Re: Wince address space allocation
- From: "Tom Gensel (eMVP)" <tgensel.at.ptgsystems.dot.com>
- Date: Fri, 06 Jun 2008 10:53:07 -0400
The address your application receives from the malloc call is a
process specific user-space address within Slot 0 of the Windows CE
5.0 address space.
malloc allocates memory from your process' heap which is created by
the kernel within the RAM memory region specified in the MEMORY
section of CONFIG.BIB and should be located within the cacheable
range.
You do not need to do anything else to allocate cacheable memory for
your application unless that memory needs to reside somewhere specific
within the kernel's virtual address space.
Tom
On Thu, 5 Jun 2008 21:08:00 -0700 (PDT), deepu <pradeepit@xxxxxxxxx>
wrote:
Dear steve,.
Thanks for the response. I wanted to allocate a memory location in a
cached adress spcae and lock it in the cache. As I am working in arm9
processor. cache locking is possible.
You mean the whole of the userspace is already cacheable in windows
CE. But the variable adress it returns doesnot match with any of the
adresses mentioned in the virtual map.
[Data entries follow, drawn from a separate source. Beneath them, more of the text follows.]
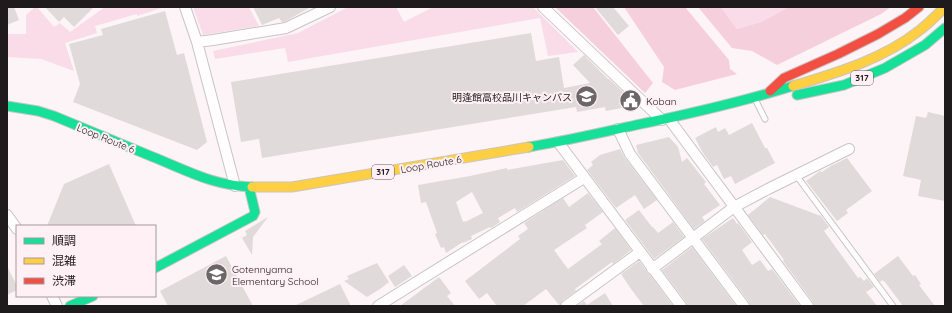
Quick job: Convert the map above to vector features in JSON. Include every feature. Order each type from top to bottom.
[{"type":"main road","name":"317","points":[[767,94],[784,78],[878,34],[905,18],[919,7]]},
{"type":"main road","name":"317","points":[[767,94],[839,72],[881,54],[916,33],[945,7]]},
{"type":"main road","name":"317","points":[[767,94],[792,96],[844,85],[885,68],[905,57],[925,45],[945,28]]},
{"type":"main road","name":"Loop Route 6","points":[[7,106],[38,111],[54,116],[219,183],[235,186],[278,188],[292,187],[558,142],[665,119],[767,94]]},
{"type":"main road","points":[[156,267],[253,216],[255,212],[249,187]]},
{"type":"main road","points":[[70,306],[91,297]]},
{"type":"street","points":[[185,7],[197,42],[235,186]]},
{"type":"street","points":[[197,42],[286,28],[330,7]]},
{"type":"street","points":[[543,7],[665,119],[734,207],[808,306]]},
{"type":"street","points":[[618,129],[630,154],[744,306]]},
{"type":"street","points":[[558,142],[681,306]]},
{"type":"street","points":[[652,269],[734,207],[849,149]]},
{"type":"street","points":[[378,306],[584,178]]},
{"type":"street","points":[[7,215],[16,228]]},
{"type":"street","points":[[566,306],[640,252]]},
{"type":"street","points":[[52,297],[57,306]]},
{"type":"lane","points":[[755,98],[765,119]]},
{"type":"lane","points":[[796,175],[893,306]]},
{"type":"shaded area","points":[[37,7],[54,27],[60,23],[70,32],[105,7],[164,7],[137,16],[137,14],[95,26],[97,33],[65,43],[74,71],[41,59],[7,57],[7,34],[26,34],[26,15]]},
{"type":"shaded area","points":[[193,7],[249,7],[259,26],[203,35]]},
{"type":"shaded area","points":[[348,7],[396,7],[404,22],[433,7],[533,7],[578,52],[548,56],[540,18],[288,62],[285,48],[215,59],[213,51],[298,33]]},
{"type":"shaded area","points":[[555,7],[593,7],[653,83],[645,93]]},
{"type":"shaded area","points":[[624,7],[685,7],[729,60],[730,69],[737,74],[675,90],[662,82],[664,67]]},
{"type":"shaded area","points":[[698,7],[721,7],[737,29],[761,22],[789,7],[891,7],[881,14],[777,65],[752,51],[732,48]]},
{"type":"shaded area","points":[[721,7],[789,7],[761,22],[737,29]]},
{"type":"building","points":[[7,7],[14,7],[19,20],[7,25]]},
{"type":"building","points":[[45,7],[94,7],[74,27],[64,17],[59,22]]},
{"type":"building","points":[[253,7],[311,7],[284,22],[282,22],[279,18],[262,25]]},
{"type":"building","points":[[595,7],[613,7],[629,26],[618,35]]},
{"type":"building","points":[[165,11],[177,55],[184,53],[207,142],[197,150],[73,102],[80,84],[69,44],[103,35],[101,29]]},
{"type":"building","points":[[531,33],[536,61],[559,57],[564,88],[590,83],[573,65],[584,55],[637,105],[606,111],[605,107],[577,112],[576,107],[262,158],[259,139],[241,142],[231,82]]},
{"type":"building","points":[[928,112],[945,116],[945,201],[918,196],[921,180],[903,176],[916,116],[926,118]]},
{"type":"building","points":[[752,123],[775,163],[735,184],[731,176],[724,179],[717,165],[713,167],[695,138],[716,127],[718,132],[725,128],[729,135]]},
{"type":"building","points":[[669,137],[678,147],[682,162],[687,158],[706,182],[704,184],[720,205],[702,217],[705,221],[694,229],[638,153],[636,145]]},
{"type":"building","points":[[620,149],[625,158],[657,200],[644,209],[635,195],[616,208],[587,170],[593,165],[591,162],[600,155]]},
{"type":"building","points":[[847,158],[872,191],[846,210],[848,213],[837,221],[806,181],[820,171],[822,172],[832,165]]},
{"type":"building","points":[[563,160],[575,176],[517,212],[515,208],[498,218],[500,222],[491,228],[490,227],[471,236],[472,239],[463,242],[446,253],[444,247],[441,248],[435,234],[437,233],[426,202],[421,203],[418,185],[507,168],[507,170]],"holes":[[[472,192],[483,213],[463,222],[456,202]]]},
{"type":"building","points":[[109,164],[136,225],[47,225],[64,184]]},
{"type":"building","points":[[588,193],[603,212],[585,225],[587,228],[554,250],[568,269],[602,244],[599,241],[615,228],[631,250],[613,264],[612,262],[575,289],[576,291],[562,301],[560,306],[546,289],[523,306],[497,306],[487,293],[479,299],[465,281],[520,239],[518,236],[528,229],[524,223],[563,198],[569,207]]},
{"type":"building","points":[[770,197],[821,216],[829,227],[824,231],[858,278],[860,277],[864,281],[867,278],[874,287],[866,292],[877,306],[814,306],[813,302],[783,261],[784,260],[765,234],[763,235],[748,215]]},
{"type":"building","points":[[639,210],[658,233],[673,222],[684,237],[654,259],[625,220]]},
{"type":"building","points":[[268,217],[253,237],[252,255],[242,238],[247,235],[245,231]]},
{"type":"building","points":[[733,218],[752,242],[742,250],[752,265],[760,260],[768,271],[772,269],[800,306],[750,306],[749,302],[702,239]]},
{"type":"building","points":[[692,247],[736,306],[687,306],[686,302],[662,270]]},
{"type":"building","name":"Gotennyama Elementary School","points":[[226,256],[253,306],[168,306],[160,291]]},
{"type":"building","points":[[898,256],[913,276],[915,275],[921,284],[919,285],[935,306],[903,306],[885,282],[882,280],[880,282],[874,274]]},
{"type":"building","points":[[639,261],[673,306],[644,306],[631,289],[621,274]]},
{"type":"building","points":[[377,263],[389,282],[367,297],[344,281],[349,279],[347,276]]},
{"type":"building","points":[[404,265],[412,276],[395,287],[388,276]]},
{"type":"building","points":[[7,266],[16,284],[16,290],[7,295]]},
{"type":"building","points":[[439,277],[451,293],[447,296],[455,306],[400,306]]},
{"type":"building","points":[[340,284],[351,306],[294,306]]},
{"type":"building","points":[[605,293],[613,306],[577,306],[584,301],[587,305]]},
{"type":"traffic: fast","points":[[797,95],[844,85],[885,68],[925,45],[945,28]]},
{"type":"traffic: fast","points":[[529,147],[695,112],[793,86]]},
{"type":"traffic: fast","points":[[7,106],[38,111],[54,116],[213,181],[252,187]]},
{"type":"traffic: fast","points":[[156,267],[253,216],[255,212],[249,187]]},
{"type":"traffic: fast","points":[[70,306],[91,297]]},
{"type":"traffic: slow","points":[[793,86],[859,64],[891,49],[920,30],[945,7]]},
{"type":"traffic: slow","points":[[252,187],[292,187],[529,147]]},
{"type":"traffic: jam","points":[[770,91],[784,78],[878,34],[905,18],[919,7]]},
{"type":"place","name":"明逢館高校品川キャンパス","points":[[587,97]]},
{"type":"place","name":"Koban","points":[[631,101]]},
{"type":"place","name":"Gotennyama Elementary School","points":[[217,275]]}]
How can i relate these 2?
Regadrs
Deepu
On Jun 6, 12:43 pm, "Steve Araiza" <sara...@xxxxxxxxxxxxxx> wrote:
but I think that the OEMAddressTable only applies to the kernel process.
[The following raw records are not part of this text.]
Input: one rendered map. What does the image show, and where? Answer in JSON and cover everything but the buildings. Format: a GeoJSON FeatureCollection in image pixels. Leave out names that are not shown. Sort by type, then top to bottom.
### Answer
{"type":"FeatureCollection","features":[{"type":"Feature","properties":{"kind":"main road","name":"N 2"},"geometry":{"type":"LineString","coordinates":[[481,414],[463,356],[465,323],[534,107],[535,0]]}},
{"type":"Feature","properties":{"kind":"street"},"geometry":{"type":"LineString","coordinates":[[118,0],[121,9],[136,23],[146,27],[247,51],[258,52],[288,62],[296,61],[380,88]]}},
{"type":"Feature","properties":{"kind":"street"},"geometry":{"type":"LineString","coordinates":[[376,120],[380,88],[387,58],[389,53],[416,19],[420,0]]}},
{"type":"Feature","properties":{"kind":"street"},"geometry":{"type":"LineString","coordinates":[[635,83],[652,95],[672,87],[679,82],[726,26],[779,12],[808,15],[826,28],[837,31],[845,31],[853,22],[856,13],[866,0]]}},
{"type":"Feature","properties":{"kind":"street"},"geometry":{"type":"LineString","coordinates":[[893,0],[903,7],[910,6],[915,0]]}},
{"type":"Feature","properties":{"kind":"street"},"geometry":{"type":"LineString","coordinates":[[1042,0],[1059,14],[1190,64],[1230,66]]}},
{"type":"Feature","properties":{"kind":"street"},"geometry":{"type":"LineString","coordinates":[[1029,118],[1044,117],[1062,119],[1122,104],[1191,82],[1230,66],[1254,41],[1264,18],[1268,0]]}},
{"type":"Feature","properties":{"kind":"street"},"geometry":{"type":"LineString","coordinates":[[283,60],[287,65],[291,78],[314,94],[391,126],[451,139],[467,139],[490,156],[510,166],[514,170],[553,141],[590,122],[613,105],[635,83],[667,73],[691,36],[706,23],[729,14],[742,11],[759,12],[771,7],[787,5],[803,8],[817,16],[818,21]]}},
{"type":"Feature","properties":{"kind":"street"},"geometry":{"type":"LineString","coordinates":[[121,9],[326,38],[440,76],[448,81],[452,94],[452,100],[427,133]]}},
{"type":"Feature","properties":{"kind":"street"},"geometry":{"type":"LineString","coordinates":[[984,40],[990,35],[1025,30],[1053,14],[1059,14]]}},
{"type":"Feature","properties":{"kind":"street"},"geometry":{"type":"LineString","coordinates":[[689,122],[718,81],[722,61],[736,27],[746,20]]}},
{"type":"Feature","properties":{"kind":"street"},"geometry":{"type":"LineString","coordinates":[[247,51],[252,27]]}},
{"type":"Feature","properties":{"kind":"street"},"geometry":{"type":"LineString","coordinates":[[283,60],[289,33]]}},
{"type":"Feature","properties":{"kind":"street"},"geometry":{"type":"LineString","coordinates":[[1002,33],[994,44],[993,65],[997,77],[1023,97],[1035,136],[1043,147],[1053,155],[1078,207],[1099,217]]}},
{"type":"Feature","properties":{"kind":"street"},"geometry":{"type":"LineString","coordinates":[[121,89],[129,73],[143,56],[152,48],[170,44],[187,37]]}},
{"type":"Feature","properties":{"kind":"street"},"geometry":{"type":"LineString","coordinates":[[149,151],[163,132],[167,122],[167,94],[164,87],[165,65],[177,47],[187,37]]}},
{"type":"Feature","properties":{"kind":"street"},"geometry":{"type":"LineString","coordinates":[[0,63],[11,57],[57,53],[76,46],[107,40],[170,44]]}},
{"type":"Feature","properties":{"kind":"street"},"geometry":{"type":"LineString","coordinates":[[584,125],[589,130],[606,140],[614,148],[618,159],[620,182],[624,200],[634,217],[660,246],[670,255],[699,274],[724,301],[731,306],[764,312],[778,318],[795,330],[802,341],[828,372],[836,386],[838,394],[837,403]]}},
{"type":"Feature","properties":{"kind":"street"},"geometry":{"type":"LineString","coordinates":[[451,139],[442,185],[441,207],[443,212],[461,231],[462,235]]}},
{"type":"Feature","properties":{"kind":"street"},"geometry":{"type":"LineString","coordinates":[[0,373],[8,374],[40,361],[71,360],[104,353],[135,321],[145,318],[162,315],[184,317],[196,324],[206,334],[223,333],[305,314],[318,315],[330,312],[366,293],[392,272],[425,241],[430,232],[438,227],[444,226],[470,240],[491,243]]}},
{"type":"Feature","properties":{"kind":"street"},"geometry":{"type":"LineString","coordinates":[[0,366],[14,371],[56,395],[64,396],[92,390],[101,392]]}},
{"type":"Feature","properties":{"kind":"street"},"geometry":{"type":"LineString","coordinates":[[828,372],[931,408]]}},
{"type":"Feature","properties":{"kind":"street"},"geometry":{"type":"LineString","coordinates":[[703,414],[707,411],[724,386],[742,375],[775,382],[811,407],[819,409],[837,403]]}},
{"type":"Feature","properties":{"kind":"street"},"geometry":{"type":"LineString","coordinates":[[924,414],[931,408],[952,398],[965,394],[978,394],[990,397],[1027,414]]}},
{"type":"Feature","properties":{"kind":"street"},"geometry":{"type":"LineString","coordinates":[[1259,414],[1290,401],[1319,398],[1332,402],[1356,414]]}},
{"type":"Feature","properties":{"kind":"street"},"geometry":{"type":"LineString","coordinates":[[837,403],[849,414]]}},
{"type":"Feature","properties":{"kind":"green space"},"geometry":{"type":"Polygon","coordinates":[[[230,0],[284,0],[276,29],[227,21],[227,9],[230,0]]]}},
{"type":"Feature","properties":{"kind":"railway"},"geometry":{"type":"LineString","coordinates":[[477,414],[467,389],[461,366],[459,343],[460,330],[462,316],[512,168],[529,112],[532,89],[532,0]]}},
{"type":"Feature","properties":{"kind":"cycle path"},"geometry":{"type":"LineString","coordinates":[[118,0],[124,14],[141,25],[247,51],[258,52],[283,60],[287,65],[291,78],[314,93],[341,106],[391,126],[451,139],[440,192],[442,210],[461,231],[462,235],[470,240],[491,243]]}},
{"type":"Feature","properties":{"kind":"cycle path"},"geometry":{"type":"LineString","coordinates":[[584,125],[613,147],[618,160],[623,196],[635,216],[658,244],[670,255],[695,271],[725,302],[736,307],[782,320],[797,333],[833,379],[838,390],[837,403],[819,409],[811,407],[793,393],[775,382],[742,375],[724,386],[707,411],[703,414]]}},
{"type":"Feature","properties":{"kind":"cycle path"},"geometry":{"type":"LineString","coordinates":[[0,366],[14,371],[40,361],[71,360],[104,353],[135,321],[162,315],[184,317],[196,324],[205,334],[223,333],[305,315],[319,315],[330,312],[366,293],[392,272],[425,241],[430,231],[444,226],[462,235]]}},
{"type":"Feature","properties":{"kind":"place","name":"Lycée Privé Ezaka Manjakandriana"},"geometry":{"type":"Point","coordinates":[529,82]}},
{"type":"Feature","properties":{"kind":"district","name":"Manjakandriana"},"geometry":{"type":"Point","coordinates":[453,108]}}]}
In your example, your tempPtr is in cached memory.
The cache is usually only enabled for RAM access, it usually does not make
sense for peripherals. With that in mind, explicitly asking for 0x80000000
(probably RAM) will likely corrupt something if you write to it.
What are you actually trying to do?
steve araiza
"deepu" <pradee...@xxxxxxxxx> wrote in message
news:edd142cb-c806-4e79-8823-b5fb72522b9f@xxxxxxxxxxxxxxxxxxxxxxxxxxxxxx
Dear all,
I am working on a ARM9 platform that has WINCE 5 ported onit. I want
to use some cached memory space in user application. The normal malloc
is allocating the address at 0x004ea14c, but when i saw the virtual
address space mapping in OEMAddressTable, it shows that cached memory
space lies between 0x80000000-0x9FFFFFFF. Hence I am trying to use
virtual alloc to allocate some memory from that address space, I am
not able to allocate at that location. When I verify the address
returned by virtualalloc, it remains the same as returned by normal
malloc.
I am not able to understand the difference in here between
1) malloc and virtual alloc, and also
2) cached memory space reserved in kernel space and userspace
memorymap where does it points to.
Or am I missing some thing in here. I am using the virtual alloc as
follows.
unsigned int* tempPtr;
tempPtr = (unsigned int*)VirtualAlloc((LPVOID) 0x80000000, 2468,
MEM_RESERVE, PAGE_READWRITE);
I also tried with other (MEM_RESERVE || MEM_TOP_DOWN).
Can any one please letme know if something is wrong in my approach.